WHAT IS EXPECTED: Reproduce the rows verbatim, beginning at the line that contains "its end time?" and ending with the last line of the rows. Include both of these lines.

EXERCISE MATERIAL:
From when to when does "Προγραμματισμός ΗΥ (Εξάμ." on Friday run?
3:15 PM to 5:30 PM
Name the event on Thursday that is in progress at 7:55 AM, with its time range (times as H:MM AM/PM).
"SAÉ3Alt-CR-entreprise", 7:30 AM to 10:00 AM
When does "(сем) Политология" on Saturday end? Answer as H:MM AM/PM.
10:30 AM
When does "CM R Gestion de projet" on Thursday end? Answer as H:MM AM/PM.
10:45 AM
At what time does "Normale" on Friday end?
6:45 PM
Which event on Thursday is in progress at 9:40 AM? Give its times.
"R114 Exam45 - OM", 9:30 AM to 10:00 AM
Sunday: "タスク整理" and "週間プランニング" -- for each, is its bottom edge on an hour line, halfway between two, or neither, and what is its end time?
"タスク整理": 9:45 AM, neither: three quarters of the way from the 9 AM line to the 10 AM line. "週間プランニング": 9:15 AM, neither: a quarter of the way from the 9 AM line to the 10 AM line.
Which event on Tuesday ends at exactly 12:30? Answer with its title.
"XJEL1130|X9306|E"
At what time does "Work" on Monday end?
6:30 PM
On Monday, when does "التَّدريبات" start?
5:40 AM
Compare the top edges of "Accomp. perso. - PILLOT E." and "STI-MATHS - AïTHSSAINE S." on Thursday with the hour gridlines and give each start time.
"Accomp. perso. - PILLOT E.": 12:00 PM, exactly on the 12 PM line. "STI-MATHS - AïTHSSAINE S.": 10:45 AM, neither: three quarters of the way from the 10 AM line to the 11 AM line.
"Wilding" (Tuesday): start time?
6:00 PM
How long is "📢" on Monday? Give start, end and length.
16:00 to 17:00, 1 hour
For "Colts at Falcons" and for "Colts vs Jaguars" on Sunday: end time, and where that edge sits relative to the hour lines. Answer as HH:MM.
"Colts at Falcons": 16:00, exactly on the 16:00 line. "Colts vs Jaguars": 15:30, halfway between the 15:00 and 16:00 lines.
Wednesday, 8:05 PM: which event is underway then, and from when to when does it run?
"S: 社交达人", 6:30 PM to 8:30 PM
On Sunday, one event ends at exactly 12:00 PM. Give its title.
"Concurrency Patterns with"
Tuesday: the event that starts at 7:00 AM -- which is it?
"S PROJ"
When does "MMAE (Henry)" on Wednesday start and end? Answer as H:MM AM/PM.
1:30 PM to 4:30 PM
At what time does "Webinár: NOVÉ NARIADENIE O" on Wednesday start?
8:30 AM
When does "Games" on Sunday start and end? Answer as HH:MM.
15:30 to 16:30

EXERCISE RESPONSE:
Sunday: "タスク整理" and "週間プランニング" -- for each, is its bottom edge on an hour line, halfway between two, or neither, and what is its end time?
"タスク整理": 9:45 AM, neither: three quarters of the way from the 9 AM line to the 10 AM line. "週間プランニング": 9:15 AM, neither: a quarter of the way from the 9 AM line to the 10 AM line.
Which event on Tuesday ends at exactly 12:30? Answer with its title.
"XJEL1130|X9306|E"
At what time does "Work" on Monday end?
6:30 PM
On Monday, when does "التَّدريبات" start?
5:40 AM
Compare the top edges of "Accomp. perso. - PILLOT E." and "STI-MATHS - AïTHSSAINE S." on Thursday with the hour gridlines and give each start time.
"Accomp. perso. - PILLOT E.": 12:00 PM, exactly on the 12 PM line. "STI-MATHS - AïTHSSAINE S.": 10:45 AM, neither: three quarters of the way from the 10 AM line to the 11 AM line.
"Wilding" (Tuesday): start time?
6:00 PM
How long is "📢" on Monday? Give start, end and length.
16:00 to 17:00, 1 hour
For "Colts at Falcons" and for "Colts vs Jaguars" on Sunday: end time, and where that edge sits relative to the hour lines. Answer as HH:MM.
"Colts at Falcons": 16:00, exactly on the 16:00 line. "Colts vs Jaguars": 15:30, halfway between the 15:00 and 16:00 lines.
Wednesday, 8:05 PM: which event is underway then, and from when to when does it run?
"S: 社交达人", 6:30 PM to 8:30 PM
On Sunday, one event ends at exactly 12:00 PM. Give its title.
"Concurrency Patterns with"
Tuesday: the event that starts at 7:00 AM -- which is it?
"S PROJ"
When does "MMAE (Henry)" on Wednesday start and end? Answer as H:MM AM/PM.
1:30 PM to 4:30 PM
At what time does "Webinár: NOVÉ NARIADENIE O" on Wednesday start?
8:30 AM
When does "Games" on Sunday start and end? Answer as HH:MM.
15:30 to 16:30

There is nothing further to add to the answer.